(TASKS TO PERFORM)
**1)** Answer these questions from the text on pixels and resolution.
(a) How many numbers represent a pixel in an uncompressed CMYK image file?
(b) From which ink colors are the pixels in a printed image built up?
(c) What cannot be created when a file is re-sized to increase its number of pixels?
**2)** Write the next part of the text on pixels and resolution, starting after its final sentence.
------ PAGE EXCERPT
Pixels and Resolution
|
A picture is worth a thousand words, but requires
a larger file size. |
Image pixels:
In a colour display or a printed image, a pixel (picture element)
is a dot or small area of the picture which is large enough to
carry the three attributes hue, colour saturation,
and brightness but too small to carry any detail. An electronically
produced picture is made up of an array of pixels and is normally
viewed from a distance such that the underlying structure is
no longer visible. |
|
In practice, image pixels are usually composite: the pixels of
a TV picture being composed of areas of red, green, and blue
illumination; and the pixels in a printed image being built up
from groups of cyan, yellow, magenta, and black ink spots. Any
structure within a pixel will average to the required combination
of brightness and colour when viewed from a suitable distance. |
 |
Pixel data:
In the context of photography, the information used to create
a displayed image is usually extracted from a data file. The
data file therefore contains, or can be decompressed in some
way to provide, a set of numbers representing each pixel in the
image. In an uncompressed RGB image file, a pixel is represented
by three numbers, these being related to the brightness values
for red, green, and blue at a particular point in a video display.
In an uncompressed CMYK image file, a pixel is represented by
four numbers, these being related to the amounts of cyan, magenta,
yellow, and black ink to be applied to a particular point in
a printed picture. Other representations are also possible, and
we can, of course, convert between representations for such purposes
as viewing CMYK files on a monitor screen, or printing RGB files
onto paper.
The maximum amount of detail which can be recorded in an image
file is dependent on the number of pixels, but the number of
pixels should not be used as a measure of resolution. The relationship
between pixels and actual sensor resolution will be discussed
shortly, but the most obvious way in which pixel count can become
divorced from recorded detail lies in the fact that files can
be re-sized. If a file is re-sized to reduce the number of pixels
in it, detail may be lost, but if a file is re-sized to increase
the number of pixels, new detail cannot be created (although
subjective improvements can be obtained). |
Camera pixels:
Digital cameras also have pixels. They must have because the
manufacturers say they do, and the pixel number is usually assumed
to be a measure of resolution. It is therefore tempting to think
that if the pixel size of a file produced by a camera is set
to be the same as the number of pixels in the camera sensor,
then the native resolution of the camera will be carried through
to the final image. Unfortunately, this will not be the case,
for two very important reasons:
The resolution
of the camera sensor is not related to the resolution of the
lens.
------------
------ STUDY MATERIAL
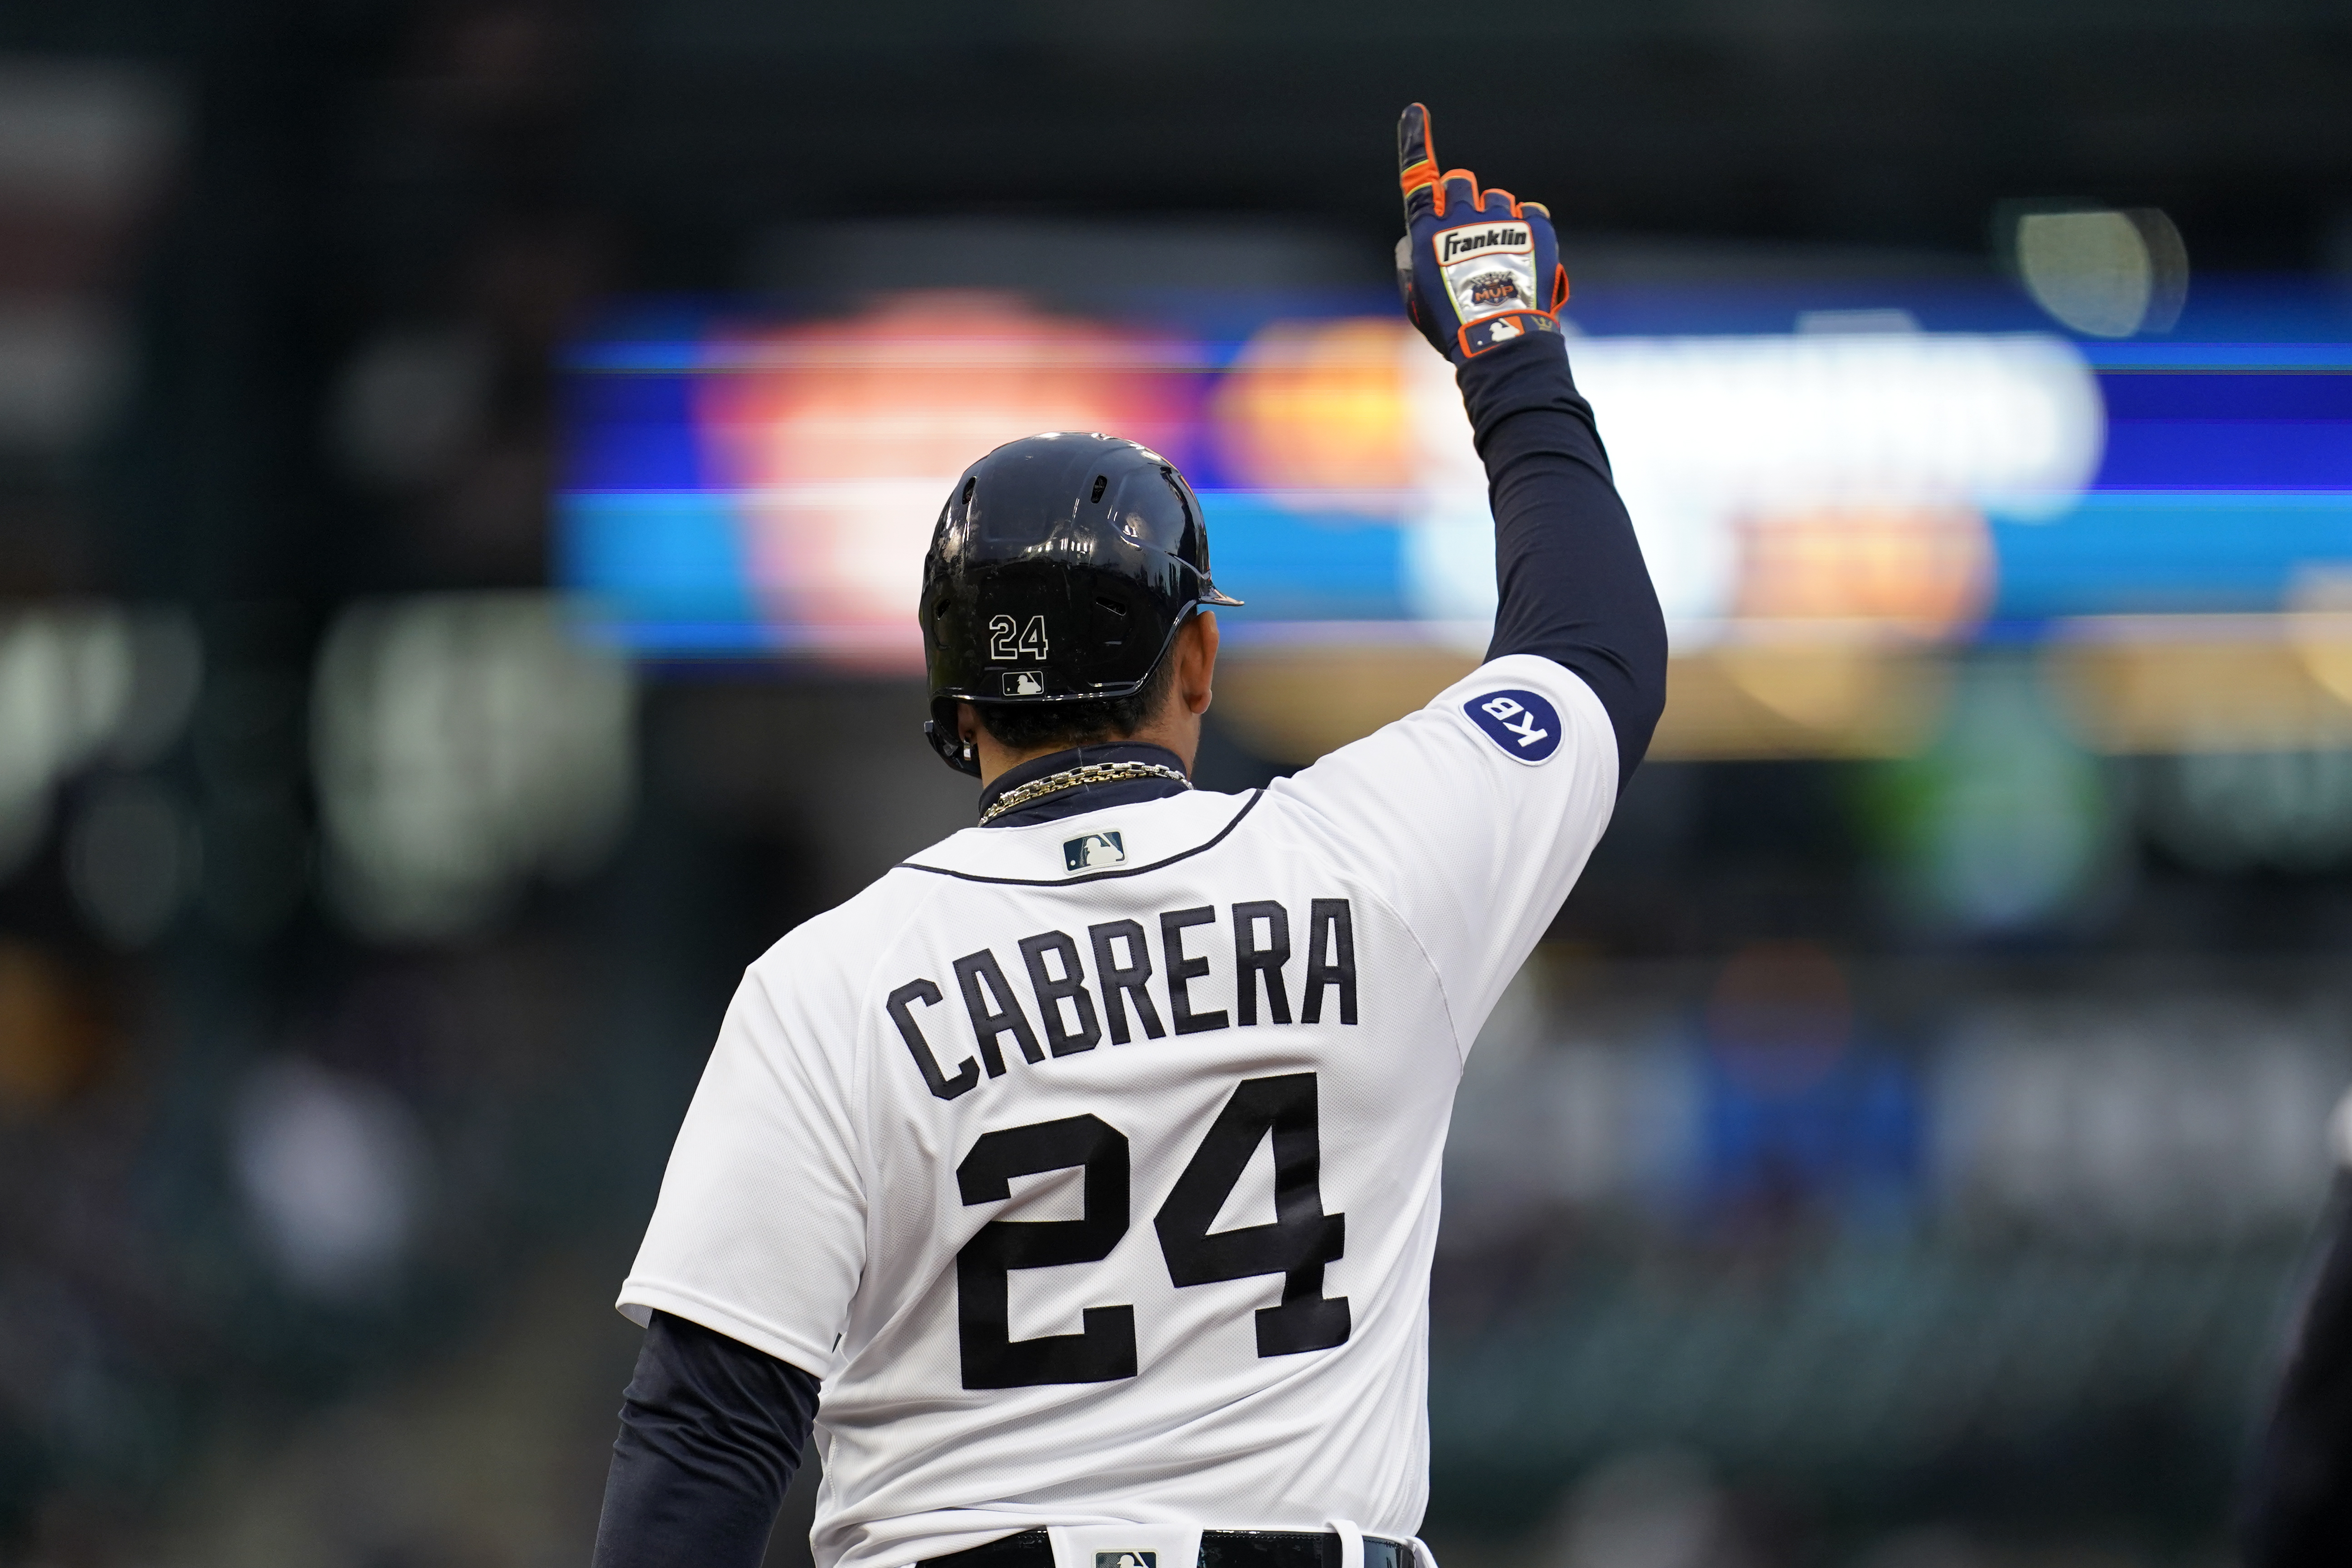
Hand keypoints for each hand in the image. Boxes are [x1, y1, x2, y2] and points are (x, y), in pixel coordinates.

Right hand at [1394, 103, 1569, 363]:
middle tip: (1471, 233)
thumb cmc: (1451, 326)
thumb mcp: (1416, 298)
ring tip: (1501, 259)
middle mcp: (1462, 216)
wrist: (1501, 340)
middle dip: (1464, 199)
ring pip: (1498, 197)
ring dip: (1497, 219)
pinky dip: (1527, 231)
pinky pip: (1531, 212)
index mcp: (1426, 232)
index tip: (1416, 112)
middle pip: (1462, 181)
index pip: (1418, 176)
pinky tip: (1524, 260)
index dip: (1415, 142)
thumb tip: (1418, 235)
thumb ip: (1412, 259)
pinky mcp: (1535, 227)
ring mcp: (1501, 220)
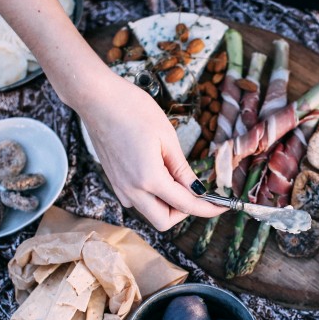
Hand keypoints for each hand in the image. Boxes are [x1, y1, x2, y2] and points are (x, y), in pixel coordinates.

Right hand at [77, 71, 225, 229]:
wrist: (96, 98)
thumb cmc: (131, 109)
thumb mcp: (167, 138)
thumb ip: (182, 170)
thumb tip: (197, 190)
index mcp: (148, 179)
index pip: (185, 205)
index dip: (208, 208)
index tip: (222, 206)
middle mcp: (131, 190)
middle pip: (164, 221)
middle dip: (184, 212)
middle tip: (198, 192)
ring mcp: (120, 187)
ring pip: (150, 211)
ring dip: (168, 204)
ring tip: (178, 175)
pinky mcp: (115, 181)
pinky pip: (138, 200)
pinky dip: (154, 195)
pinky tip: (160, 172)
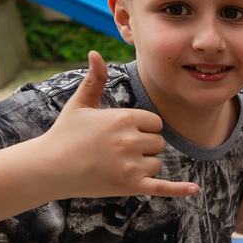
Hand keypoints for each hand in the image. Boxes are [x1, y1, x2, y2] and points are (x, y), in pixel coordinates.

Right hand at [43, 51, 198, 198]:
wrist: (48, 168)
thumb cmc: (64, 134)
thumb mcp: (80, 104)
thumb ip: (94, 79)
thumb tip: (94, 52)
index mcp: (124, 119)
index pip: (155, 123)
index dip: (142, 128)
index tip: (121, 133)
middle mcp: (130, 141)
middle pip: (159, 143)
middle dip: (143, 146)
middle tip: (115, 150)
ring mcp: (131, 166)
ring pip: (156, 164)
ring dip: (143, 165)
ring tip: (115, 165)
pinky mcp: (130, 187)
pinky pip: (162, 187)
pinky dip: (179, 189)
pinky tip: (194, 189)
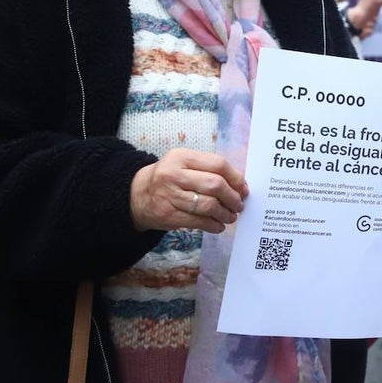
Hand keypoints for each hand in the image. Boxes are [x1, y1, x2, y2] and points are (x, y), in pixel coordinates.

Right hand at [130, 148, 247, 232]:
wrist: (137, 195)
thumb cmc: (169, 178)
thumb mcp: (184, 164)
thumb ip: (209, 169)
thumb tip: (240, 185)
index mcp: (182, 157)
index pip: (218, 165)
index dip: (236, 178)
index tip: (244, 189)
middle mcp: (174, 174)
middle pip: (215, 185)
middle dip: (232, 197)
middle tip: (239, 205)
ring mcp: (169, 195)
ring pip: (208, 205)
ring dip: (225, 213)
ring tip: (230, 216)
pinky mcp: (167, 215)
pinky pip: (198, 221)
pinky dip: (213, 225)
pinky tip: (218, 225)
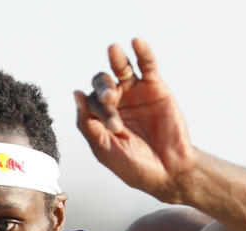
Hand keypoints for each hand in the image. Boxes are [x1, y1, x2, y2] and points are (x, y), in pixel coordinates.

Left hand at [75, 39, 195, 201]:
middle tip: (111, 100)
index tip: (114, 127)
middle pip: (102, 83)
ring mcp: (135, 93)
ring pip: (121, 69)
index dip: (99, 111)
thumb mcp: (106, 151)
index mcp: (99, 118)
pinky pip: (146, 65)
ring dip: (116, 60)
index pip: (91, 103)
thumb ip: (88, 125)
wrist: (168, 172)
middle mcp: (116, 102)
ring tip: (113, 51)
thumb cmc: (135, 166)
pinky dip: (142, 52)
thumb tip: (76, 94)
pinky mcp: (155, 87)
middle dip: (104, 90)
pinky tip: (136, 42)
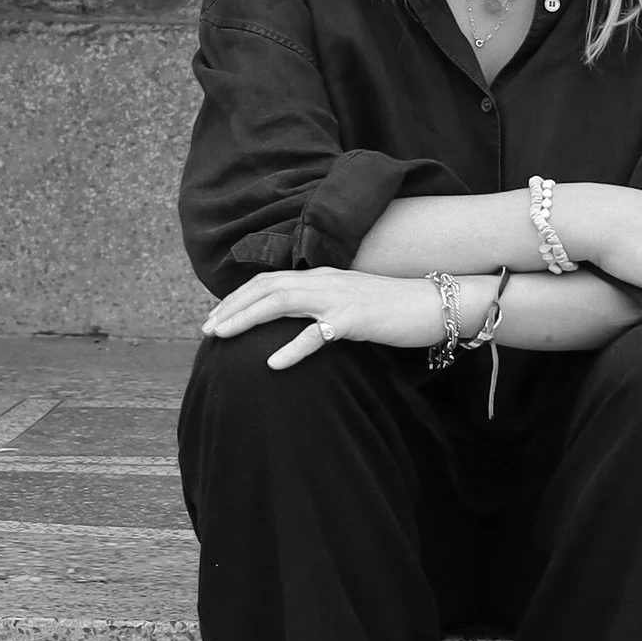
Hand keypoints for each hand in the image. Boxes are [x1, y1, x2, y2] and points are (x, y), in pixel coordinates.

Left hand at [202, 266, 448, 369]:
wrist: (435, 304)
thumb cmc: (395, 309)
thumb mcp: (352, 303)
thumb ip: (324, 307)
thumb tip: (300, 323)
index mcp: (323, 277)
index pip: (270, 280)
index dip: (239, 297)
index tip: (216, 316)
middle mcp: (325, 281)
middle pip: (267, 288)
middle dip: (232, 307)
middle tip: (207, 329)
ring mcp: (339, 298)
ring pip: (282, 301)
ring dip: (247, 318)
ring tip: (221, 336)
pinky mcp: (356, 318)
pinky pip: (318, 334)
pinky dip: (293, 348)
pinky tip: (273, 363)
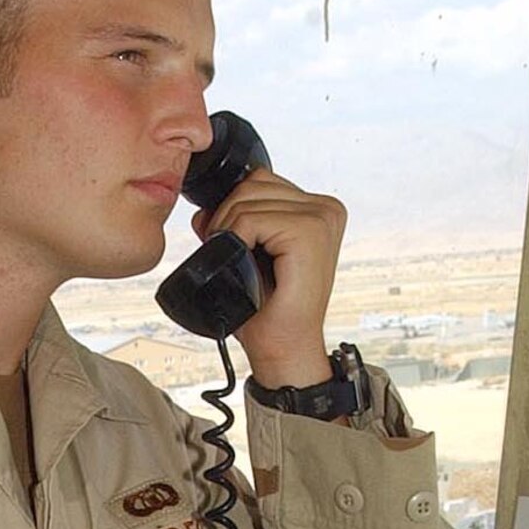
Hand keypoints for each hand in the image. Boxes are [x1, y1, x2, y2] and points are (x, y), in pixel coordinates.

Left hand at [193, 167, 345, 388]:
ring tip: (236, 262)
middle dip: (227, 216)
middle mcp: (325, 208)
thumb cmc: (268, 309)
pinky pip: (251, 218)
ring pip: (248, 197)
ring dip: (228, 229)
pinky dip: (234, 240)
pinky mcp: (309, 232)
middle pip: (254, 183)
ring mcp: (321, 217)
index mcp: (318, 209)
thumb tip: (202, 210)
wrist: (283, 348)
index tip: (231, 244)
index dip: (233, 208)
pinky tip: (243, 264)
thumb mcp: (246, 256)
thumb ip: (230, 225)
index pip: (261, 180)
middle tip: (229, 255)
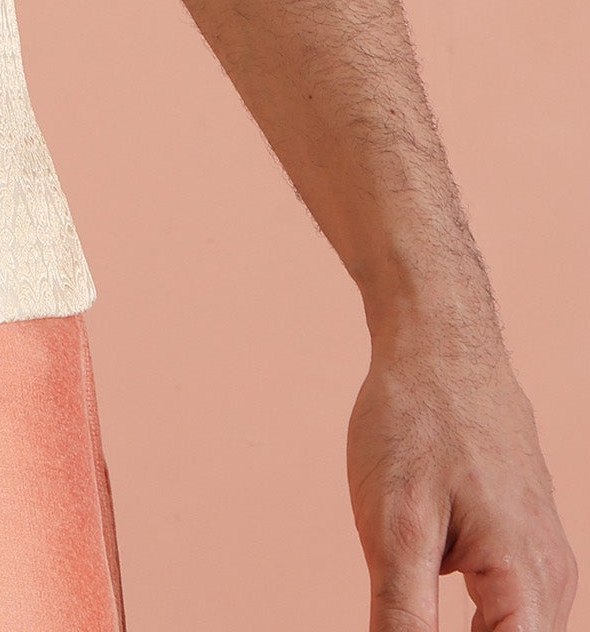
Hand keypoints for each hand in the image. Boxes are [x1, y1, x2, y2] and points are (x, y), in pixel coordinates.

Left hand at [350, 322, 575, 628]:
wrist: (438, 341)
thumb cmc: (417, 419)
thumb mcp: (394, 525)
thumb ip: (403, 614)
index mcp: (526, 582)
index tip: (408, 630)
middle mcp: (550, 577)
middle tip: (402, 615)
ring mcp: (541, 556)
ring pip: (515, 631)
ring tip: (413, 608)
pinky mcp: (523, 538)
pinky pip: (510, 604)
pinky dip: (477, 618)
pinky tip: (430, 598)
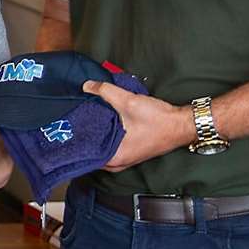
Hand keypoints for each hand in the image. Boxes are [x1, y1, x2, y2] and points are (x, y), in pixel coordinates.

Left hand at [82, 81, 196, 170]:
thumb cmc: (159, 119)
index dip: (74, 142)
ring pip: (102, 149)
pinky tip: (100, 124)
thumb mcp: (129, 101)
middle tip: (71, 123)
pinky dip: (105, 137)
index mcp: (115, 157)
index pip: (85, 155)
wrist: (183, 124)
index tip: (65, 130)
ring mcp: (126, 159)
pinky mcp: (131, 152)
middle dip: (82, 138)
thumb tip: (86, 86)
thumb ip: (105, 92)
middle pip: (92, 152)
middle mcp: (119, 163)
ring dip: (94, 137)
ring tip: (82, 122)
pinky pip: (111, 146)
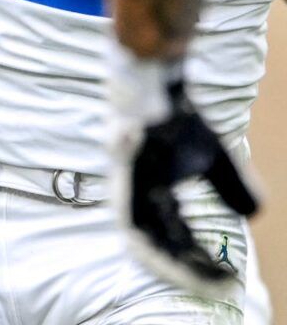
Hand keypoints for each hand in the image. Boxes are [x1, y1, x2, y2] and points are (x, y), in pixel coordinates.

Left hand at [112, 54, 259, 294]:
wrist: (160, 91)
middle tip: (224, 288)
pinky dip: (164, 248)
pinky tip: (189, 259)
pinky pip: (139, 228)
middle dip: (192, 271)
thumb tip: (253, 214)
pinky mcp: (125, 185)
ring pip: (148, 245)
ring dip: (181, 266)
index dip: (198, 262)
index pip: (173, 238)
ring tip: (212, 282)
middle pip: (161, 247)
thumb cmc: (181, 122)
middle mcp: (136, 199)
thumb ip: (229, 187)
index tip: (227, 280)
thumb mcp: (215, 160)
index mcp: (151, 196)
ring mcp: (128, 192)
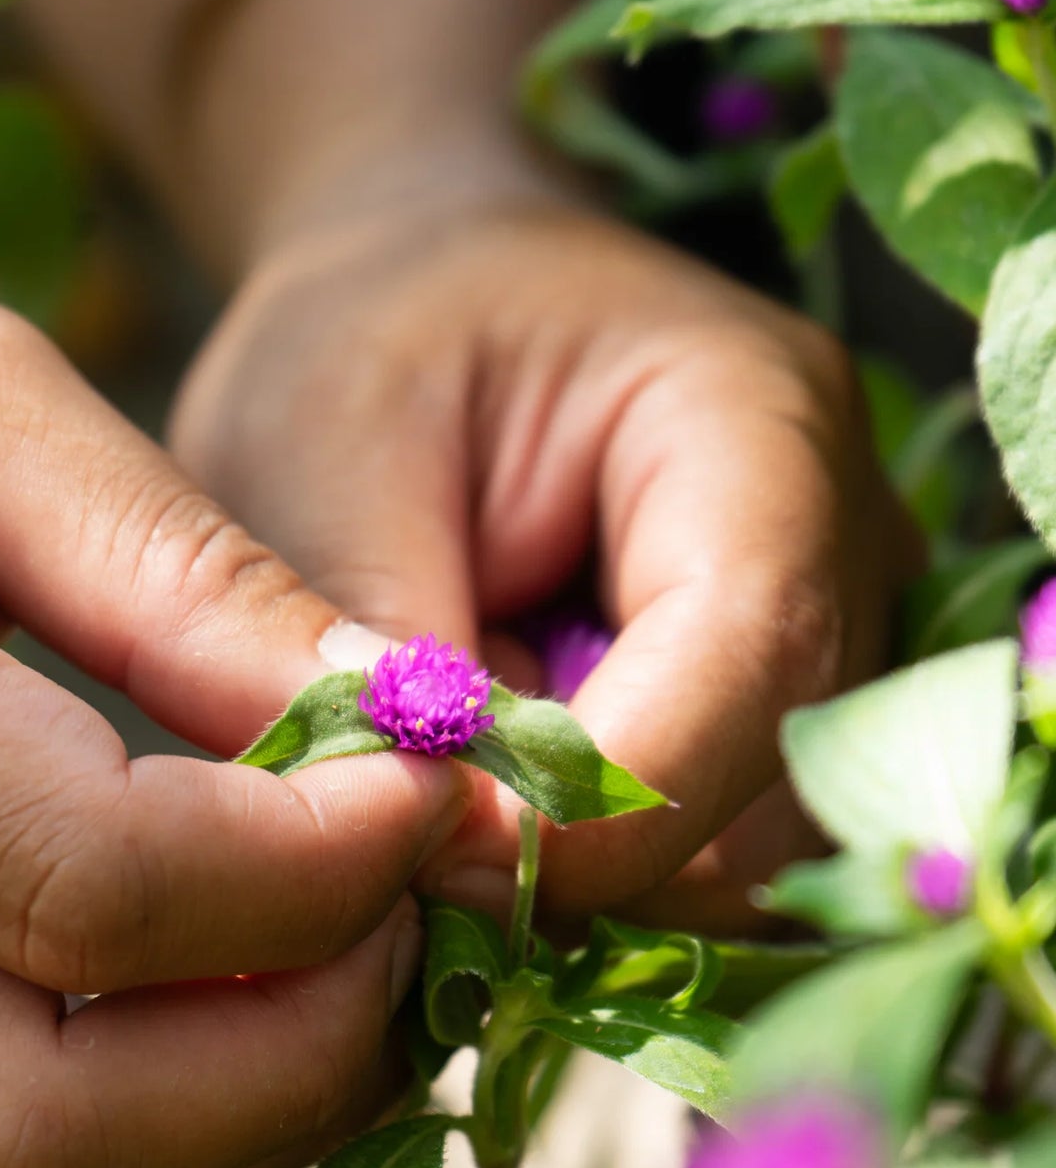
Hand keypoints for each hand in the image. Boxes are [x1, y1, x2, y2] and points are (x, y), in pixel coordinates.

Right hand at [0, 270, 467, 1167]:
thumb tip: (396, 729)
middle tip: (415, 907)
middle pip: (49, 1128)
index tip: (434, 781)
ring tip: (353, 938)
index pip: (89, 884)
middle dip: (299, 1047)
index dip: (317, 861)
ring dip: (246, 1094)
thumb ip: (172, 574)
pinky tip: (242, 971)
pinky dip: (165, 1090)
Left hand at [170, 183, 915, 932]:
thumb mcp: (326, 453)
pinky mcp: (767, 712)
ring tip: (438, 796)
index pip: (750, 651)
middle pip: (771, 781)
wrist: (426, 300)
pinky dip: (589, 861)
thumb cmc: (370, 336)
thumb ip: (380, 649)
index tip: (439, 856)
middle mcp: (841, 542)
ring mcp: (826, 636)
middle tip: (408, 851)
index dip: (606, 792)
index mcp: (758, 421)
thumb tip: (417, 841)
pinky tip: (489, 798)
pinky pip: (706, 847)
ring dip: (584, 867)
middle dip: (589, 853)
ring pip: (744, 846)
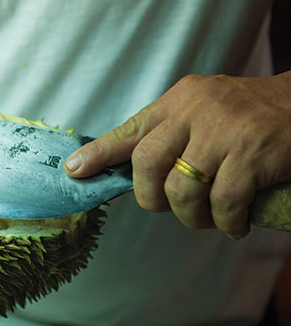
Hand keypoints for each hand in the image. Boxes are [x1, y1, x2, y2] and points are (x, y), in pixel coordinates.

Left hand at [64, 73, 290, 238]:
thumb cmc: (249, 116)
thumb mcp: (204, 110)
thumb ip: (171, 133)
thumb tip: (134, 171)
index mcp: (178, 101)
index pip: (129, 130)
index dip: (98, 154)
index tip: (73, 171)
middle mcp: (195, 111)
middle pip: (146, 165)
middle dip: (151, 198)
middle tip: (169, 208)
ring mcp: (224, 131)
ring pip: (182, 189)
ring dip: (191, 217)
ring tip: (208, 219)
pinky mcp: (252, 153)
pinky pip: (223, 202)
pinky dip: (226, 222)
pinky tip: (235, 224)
------------
(RESULTS IN ORDER)
**1)**
(a) Four.
(b) Cyan, yellow, magenta, and black.
(c) New detail.

**2)**
A camera does
not necessarily have identifiable RGB pixels.
The pixels in the camera output are created by interpolation
from raw sensor data and so cannot be assumed to be directly
related to the individual sensor elements. Furthermore, cameras
do not have to have their light sensors arranged as RGB triads,
and so it does not always make sense to think of a single colour
sample as a third of a pixel. This paradox has gradually led
to a consensus within the camera industry, which is that the
pixels of cameras should be defined differently to the pixels
of files and images. Specifically:
The number
of pixels stated for a digital camera is the total number of
light sensing elements (red + green + blue).
This number is, of course, considerably larger than the number
of RGB pixels corresponding to a notional 'native' resolution,
but if a single number is to be used as an indicator of camera
quality, it is the only measure which gives a reasonably fair
comparison between the various different sensor architectures. |
Filter-mosaic cameras
Most digital cameras use a two-dimensional array of light sensors
and colour filters arranged in a pattern known as a 'Bayer mosaic'
(US Pat. No. 3971065). The filter mosaic has twice as many green
filters as it has of red and blue, i.e., an 8M pixel camera has
4M green, 2M blue, and 2M red sensors. |
 |
|
With this architecture it is not possible to identify physically
discrete RGB pixels, but the sensor data can be processed to
produce an image which has about twice as much luminance (brightness)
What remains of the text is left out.